On Marginal Deformations in Superstring Field Theory

TL;DR

This paper investigates the effective potential for Wilson line marginal deformations in superstring field theory, analyzing BPS and non-BPS D-branes, and provides insights into gauge field masses in stable vacua.

Contribution

It applies level truncated superstring field theory to compute the effective potential for marginal deformations, revealing new features of the potential and gauge field mass in different D-brane configurations.

Findings

Effective potential becomes flatter with higher levels in the M-branch.

V-branch exists only within a finite deformation range.
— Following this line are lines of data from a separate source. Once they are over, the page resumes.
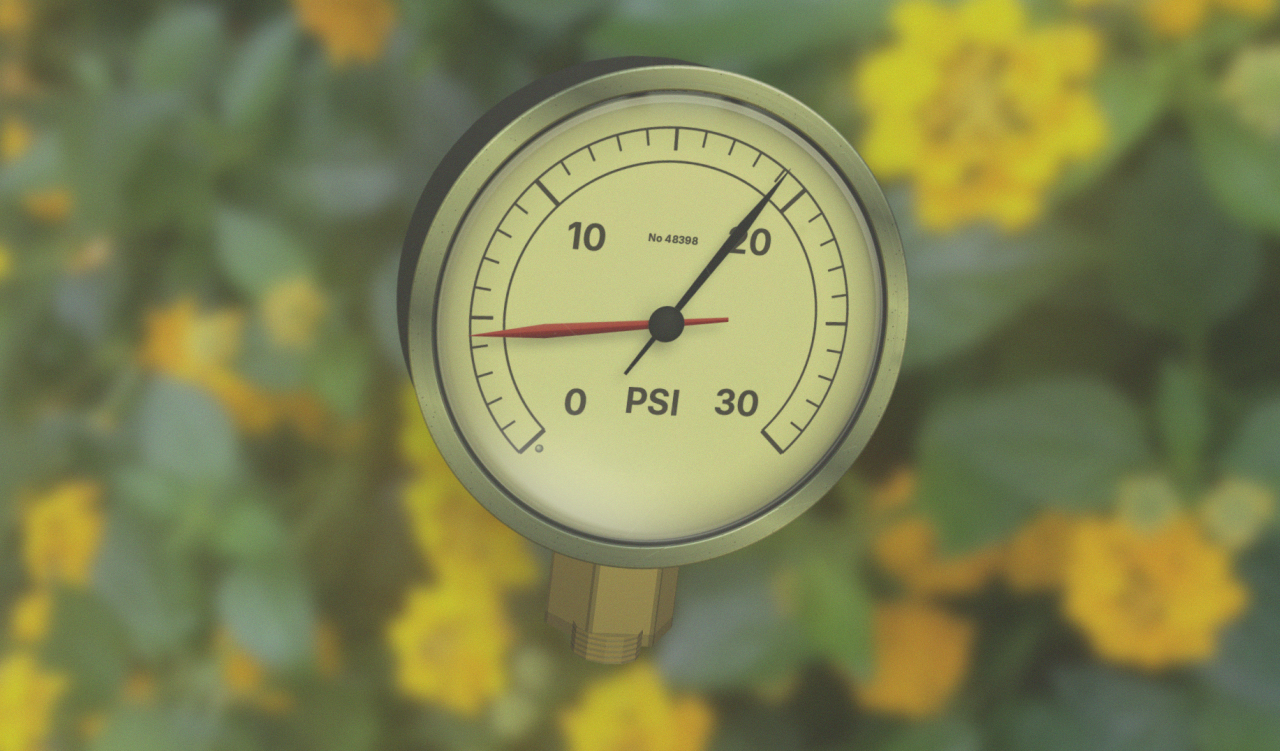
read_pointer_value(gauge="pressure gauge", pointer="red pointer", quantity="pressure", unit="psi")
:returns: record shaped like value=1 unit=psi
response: value=4.5 unit=psi
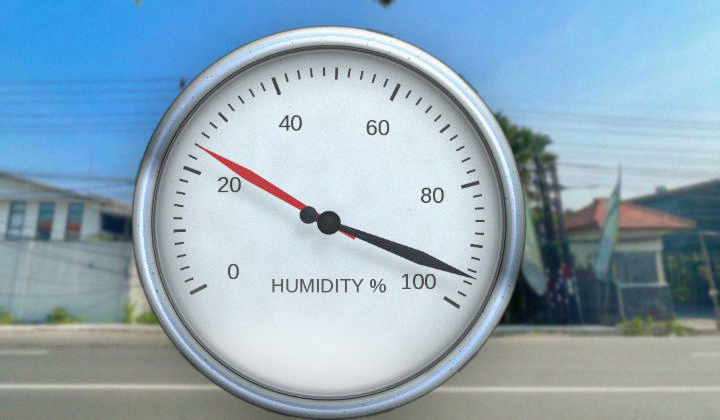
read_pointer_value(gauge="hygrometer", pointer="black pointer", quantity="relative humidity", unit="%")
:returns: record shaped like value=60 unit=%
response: value=95 unit=%
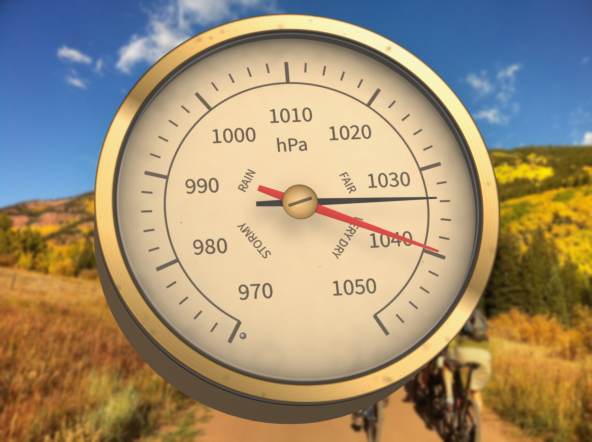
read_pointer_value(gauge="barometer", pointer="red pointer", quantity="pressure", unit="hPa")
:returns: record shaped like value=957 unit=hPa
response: value=1040 unit=hPa
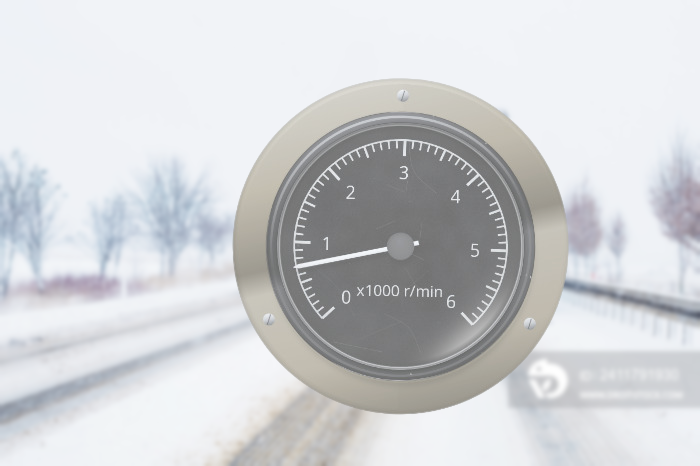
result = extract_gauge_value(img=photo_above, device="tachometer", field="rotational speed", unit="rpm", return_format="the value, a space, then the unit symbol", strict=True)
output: 700 rpm
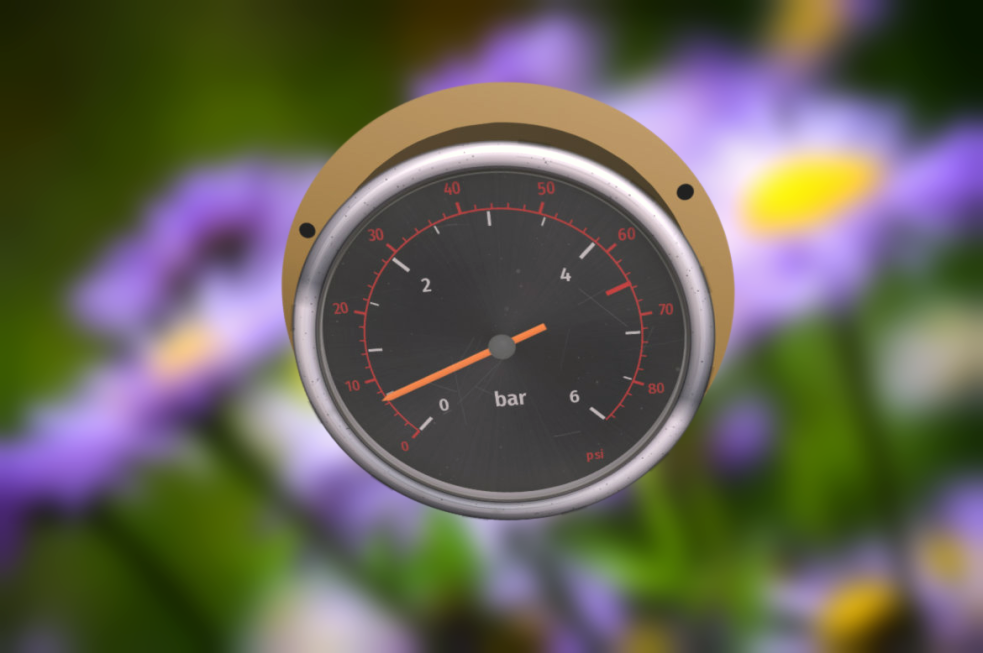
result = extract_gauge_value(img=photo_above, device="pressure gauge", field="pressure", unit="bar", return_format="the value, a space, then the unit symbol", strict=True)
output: 0.5 bar
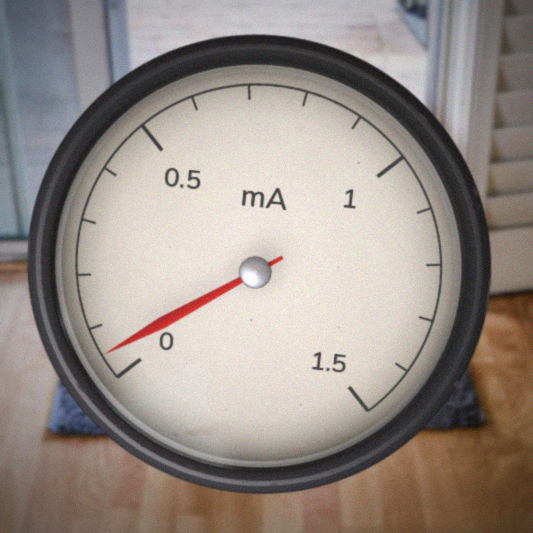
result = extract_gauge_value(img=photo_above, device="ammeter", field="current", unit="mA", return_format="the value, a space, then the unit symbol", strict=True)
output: 0.05 mA
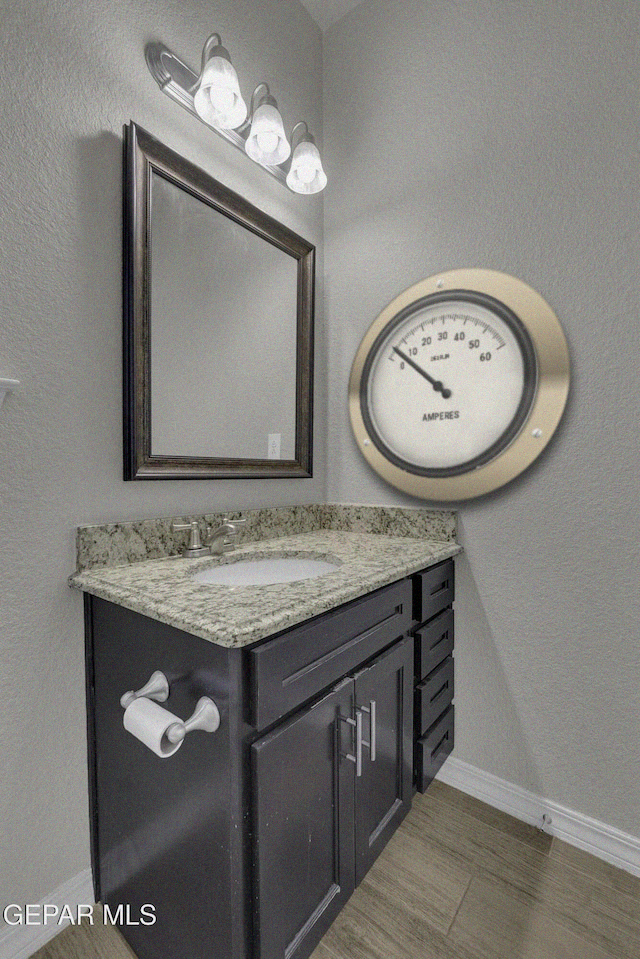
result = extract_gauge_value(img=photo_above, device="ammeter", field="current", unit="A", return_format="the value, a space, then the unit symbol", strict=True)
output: 5 A
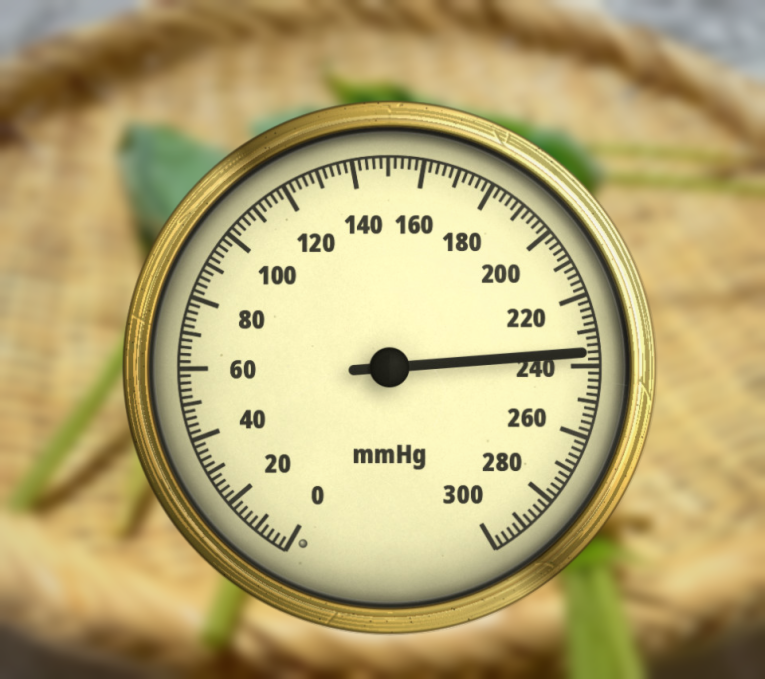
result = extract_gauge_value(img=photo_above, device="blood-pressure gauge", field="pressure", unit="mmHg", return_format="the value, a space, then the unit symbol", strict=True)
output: 236 mmHg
Gauge field mass remains non-zero and stabilizes at higher levels.

Abstract

We use level truncated superstring field theory to obtain the effective potential for the Wilson line marginal deformation parameter which corresponds to the constant vacuum expectation value of the U(1) gauge field on the D-brane in a particular direction. We present results for both the BPS and the non-BPS D-brane. In the case of non-BPS D-brane the effective potential has branches corresponding to the extrema of the tachyon potential. In the branch with vanishing tachyon vev (M-branch), the effective potential becomes flatter as the level of the approximation is increased. The branch which corresponds to the stable vacuum after the tachyon has condensed (V-branch) exists only for a finite range of values of marginal deformation parameter. We use our results to find the mass of the gauge field in the stable tachyonic vacuum. We find this mass to be of a non-zero value which seems to stabilize as the level approximation is improved.